I don't want to have to lower the ban time within the tools themselves (as that'll mean it affects the www front as well).

So, I've come up with the following schema, based on the client's source-port, we generate an IP along the following lines
// For time, we deal in the nearest 10 minutes
$second = time();
$now = ceil($second/600)*600;
$min = date('i',$now);

// Calculate the fourth octet
$portcalc = round(($sport/258),1);
$oct4 = round($portcalc,0);

// Calculate the decimal section we're adding onto the third octet
// I'm not particularly happy with this bit
if ($oct4 > $portcalc){
        $dec = (($portcalc+1) - $oct4)*10;
        $dec = ($portcalc - $oct4)*10;

// Add the adjusted decimal onto the 10-minute indicator
$oct3 = round($min + $dec);

echo "Generated IP: $pref.$oct3.$oct4\n";

Adjusting the minute indicator with the decimal portion of the port calculation means that each 'IP' maps to a contiguous block of (at most) 26 possible source ports for a period of up to 10 minutes. The maths above is fairly simplistic, so there is technically scope for some overlap of 'IP' ranges, but it otherwise shows the basic concept

As long as the configured ban is less than an hour (I need to check) it means that a ban put in place will be valid for at least 1 minute but for no more than 10 minutes at a time.

No combination of time or source port (in the valid ranges) should cause an octet to be over 255 (as 65535/258 = 254.011), the highest IP that should be seen is (in the 50 minute block, source port 65519)
Will need to create a plugin to do the translation, but at the Reverse proxy end, added the following to the NGinx config to make sure what we need is available

proxy_set_header X-downstream-port $remote_port;

The name of the header above should probably also be considered semi-secret as it provides an easy way to circumvent a ban on the www front - send the correct header to denote that you're accessing via the onion and include a different IP in that header every time.

I'm not too worried about it, as IP bans are only really much use against automated scripts anyway (and I doubt anyone's going to be determined enough to adjust their script for me), but as a precaution will change the name of the header (and update this page - https://www.bentasker.co.uk/your-stored-data to ensure it's excluded).
Have created a plugin for Joomla that takes the above code snippet (almost verbatim) and runs it onAfterInitialise - configuration is through the plugin config, and it requires that the Onion indicator headers be present before it even begins to look at the source port.
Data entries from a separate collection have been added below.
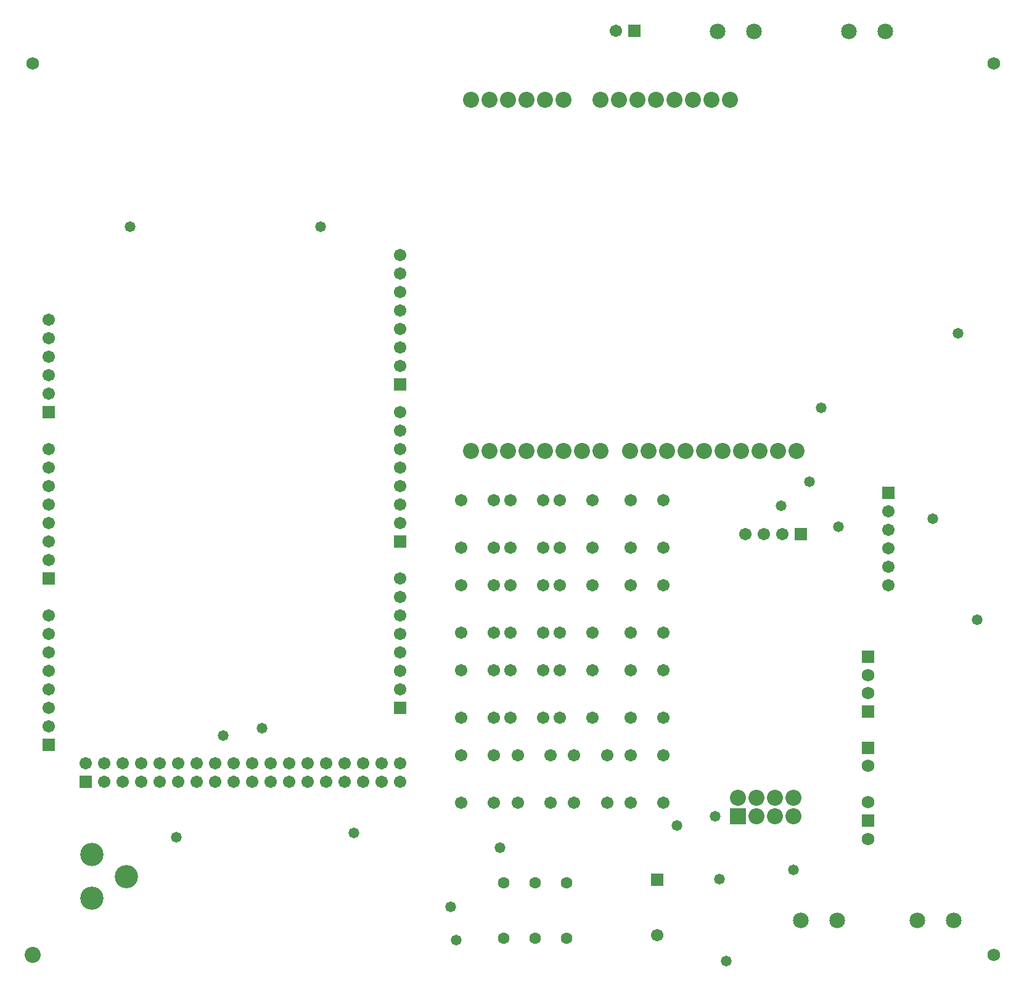
<source format=gbr>
%TF.GenerationSoftware,Altium Limited,Altium Designer,21.8.1 (53)*%
G04 Layer_Color=16711935*
%FSLAX43Y43*%
%MOMM*%
%TF.SameCoordinates,16DCEB66-4DAC-4E16-A6F7-90F727604106*%
%TF.FilePolarity,Negative*%
%TF.FileFunction,Soldermask,Bot*%
%TF.Part,Single*%
G01*
G75*
%TA.AperFunction,ComponentPad*%
%ADD28C,2.203*%
%ADD29R,2.203X2.203*%
%ADD30C,1.703*%
%ADD31R,1.703X1.703*%
%ADD32R,1.703X1.703*%
%ADD33C,2.153*%
%TA.AperFunction,ViaPad*%
%ADD34C,1.727*%
%ADD35C,2.203*%
%TA.AperFunction,ComponentPad*%
%ADD36C,3.203*%
%ADD37R,1.727X1.727*%
%ADD38C,1.727*%
%ADD39C,1.603*%
%TA.AperFunction,ViaPad*%
%ADD40C,1.473*%
D28*
X99937Y24562D02*
D03*
X102477Y22022D02*
D03*
Y24562D02*
D03*
X105017Y22022D02*
D03*
Y24562D02*
D03*
X107557Y22022D02*
D03*
Y24562D02*
D03*
X98780Y120550D02*
D03*
X96240D02*
D03*
X93700D02*
D03*
X91160D02*
D03*
X88620D02*
D03*
X86080D02*
D03*
X83540D02*
D03*
X81000D02*
D03*
X75920D02*
D03*
X73380D02*
D03*
X70840D02*
D03*
X68300D02*
D03*
X65760D02*
D03*
X63220D02*
D03*
X85064Y72290D02*
D03*
X87604D02*
D03*
X90144D02*
D03*
X92684D02*
D03*
X95224D02*
D03*
X97764D02*
D03*
X100304D02*
D03*
X102844D02*
D03*
X105384D02*
D03*
X107924D02*
D03*
X63220D02*
D03*
X65760D02*
D03*
X68300D02*
D03*
X70840D02*
D03*
X73380D02*
D03*
X75920D02*
D03*
X78460D02*
D03*
X81000D02*
D03*
D29*
X99937Y22022D02*
D03*
D30*
X40767Y29340D02*
D03*
Y26800D02*
D03*
X38227Y29340D02*
D03*
Y26800D02*
D03*
X50927Y29340D02*
D03*
Y26800D02*
D03*
X48387Y29340D02*
D03*
Y26800D02*
D03*
X45847Y29340D02*
D03*
Y26800D02*
D03*
X43307Y29340D02*
D03*
Y26800D02*
D03*
X30607Y29340D02*
D03*
Y26800D02*
D03*
X28067Y29340D02*
D03*
Y26800D02*
D03*
X5207Y87760D02*
D03*
Y82680D02*
D03*
Y80140D02*
D03*
Y85220D02*
D03*
X53467Y39500D02*
D03*
Y42040D02*
D03*
Y44580D02*
D03*
Y47120D02*
D03*
Y49660D02*
D03*
Y52200D02*
D03*
Y54740D02*
D03*
X5207Y90300D02*
D03*
X53467Y77600D02*
D03*
Y75060D02*
D03*
Y72520D02*
D03*
Y69980D02*
D03*
Y67440D02*
D03*
Y64900D02*
D03*
Y62360D02*
D03*
Y99190D02*
D03*
Y96650D02*
D03*
Y94110D02*
D03*
Y91570D02*
D03*
Y89030D02*
D03*
Y86490D02*
D03*
Y83950D02*
D03*
X5207Y49660D02*
D03*
Y47120D02*
D03*
Y44580D02*
D03*
Y42040D02*
D03*
Y39500D02*
D03*
Y36960D02*
D03*
Y34420D02*
D03*
Y72520D02*
D03*
Y69980D02*
D03*
Y67440D02*
D03*
Y64900D02*
D03*
Y62360D02*
D03*
Y59820D02*
D03*
Y57280D02*
D03*
X10287Y29340D02*
D03*
X12827Y26800D02*
D03*
Y29340D02*
D03*
X15367Y26800D02*
D03*
Y29340D02*
D03*
X17907Y26800D02*
D03*
Y29340D02*
D03*
X20447Y26800D02*
D03*
Y29340D02*
D03*
X22987Y26800D02*
D03*
Y29340D02*
D03*
X25527Y26800D02*
D03*
Y29340D02*
D03*
X33147Y26800D02*
D03*
Y29340D02*
D03*
X35687Y26800D02*
D03*
Y29340D02*
D03*
X53467Y26800D02*
D03*
Y29340D02*
D03*
X74153Y30460D02*
D03*
Y23960D02*
D03*
X69653Y30460D02*
D03*
Y23960D02*
D03*
X66401Y65512D02*
D03*
Y59012D02*
D03*
X61901Y65512D02*
D03*
Y59012D02*
D03*
X73153Y65512D02*
D03*
Y59012D02*
D03*
X68653Y65512D02*
D03*
Y59012D02*
D03*
X79905Y65512D02*
D03*
Y59012D02*
D03*
X75405Y65512D02*
D03*
Y59012D02*
D03*
X89657Y65512D02*
D03*
Y59012D02*
D03*
X85157Y65512D02*
D03*
Y59012D02*
D03*
X66401Y53828D02*
D03*
Y47328D02*
D03*
X61901Y53828D02*
D03*
Y47328D02*
D03*
X73153Y53828D02*
D03*
Y47328D02*
D03*
X68653Y53828D02*
D03*
Y47328D02*
D03*
X79905Y53828D02*
D03*
Y47328D02*
D03*
X75405Y53828D02*
D03*
Y47328D02*
D03*
X89657Y53828D02*
D03*
Y47328D02*
D03*
X85157Y53828D02*
D03*
Y47328D02*
D03*
X66401Y42144D02*
D03*
Y35644D02*
D03*
X61901Y42144D02*
D03*
Y35644D02*
D03*
X73153Y42144D02*
D03*
Y35644D02*
D03*
X68653Y42144D02*
D03*
Y35644D02*
D03*
X79905Y42144D02*
D03*
Y35644D02*
D03*
X75405Y42144D02*
D03*
Y35644D02*
D03*
X89657Y42144D02*
D03*
Y35644D02*
D03*
X85157Y42144D02*
D03*
Y35644D02*
D03*
X66401Y30460D02*
D03*
Y23960D02*
D03*
X61901Y30460D02*
D03*
Y23960D02*
D03*
X81905Y30460D02*
D03*
Y23960D02*
D03*
X77405Y30460D02*
D03*
Y23960D02*
D03*
X89657Y30460D02*
D03*
Y23960D02*
D03*
X85157Y30460D02*
D03*
Y23960D02*
D03*
X83110Y129985D02*
D03*
X88773Y5715D02*
D03*
X106030Y60849D02*
D03*
X120523Y64008D02*
D03*
Y58928D02*
D03*
Y61468D02*
D03*
Y56388D02*
D03*
Y53848D02*
D03*
X100950Y60849D02*
D03*
X103490D02*
D03*
D31*
X53467Y36960D02*
D03*
X5207Y77600D02*
D03*
X53467Y59820D02*
D03*
Y81410D02*
D03*
X5207Y31880D02*
D03*
Y54740D02*
D03*
X88773Y13335D02*
D03*
X120523Y66548D02*
D03*
D32*
X10287Y26800D02*
D03*
X85650Y129985D02*
D03*
X108570Y60849D02*
D03*
D33*
X120122Y129950D02*
D03*
X115122D02*
D03*
X102122D02*
D03*
X97122D02*
D03*
X129500Y7747D02*
D03*
X124500D02*
D03*
X108500D02*
D03*
X113500D02*
D03*
D34*
X3000Y125500D02*
D03*
X135000D02*
D03*
Y3000D02*
D03*
D35*
X3000D02*
D03*
D36*
X11176Y10795D02*
D03*
X15876Y13795D02*
D03*
X11176Y16795D02*
D03*
D37*
X117729Y31463D02*
D03*
Y21463D02*
D03*
Y43963D02*
D03*
Y36463D02*
D03*
D38*
Y23963D02*
D03*
Y18963D02*
D03*
Y28963D02*
D03*
Y41463D02*
D03*
Y38963D02*
D03*
D39*
X72009Y12954D02*
D03*
Y5334D02*
D03*
X76327D02*
D03*
Y12954D02*
D03*
X67691Y5334D02*
D03*
Y12954D02*
D03*
D40*
X60480Y9610D02*
D03*
X67183Y17780D02*
D03*
X91515Y20760D02*
D03*
X111345Y78165D02*
D03*
X61240Y5060D02*
D03*
X98298Y2159D02*
D03*
X97370Y13455D02*
D03*
X130130Y88435D02*
D03*
X132768Y49096D02*
D03*
X126615Y62970D02*
D03*
X109680Y68035D02*
D03*
X96774Y22098D02*
D03*
X105791Y64770D02*
D03*
X113665Y61849D02*
D03*
X16383Y103124D02*
D03*
X42545D02*
D03*
X29210Y33147D02*
D03*
X107557Y14720D02*
D03*
X34544Y34163D02*
D03*
X47117Y19812D02*
D03*
X22733Y19177D02*
D03*
%TF.MD5,c72920650a268d9d3410a57e0abc856b*%
M02*

</source>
It seems to be doing the job, the exceptions log shows exceptions from the correct range for my test requests.

Will push the plugin up to a github repo shortly.
Repo is up - https://github.com/bentasker/plg_fake_ip/blob/master/fake_onion_ip.php - there'll probably be a few tweaks to do at some point, but it's ready for a more thorough test.
Seems to be holding up OK, so going to mark this subtask as complete.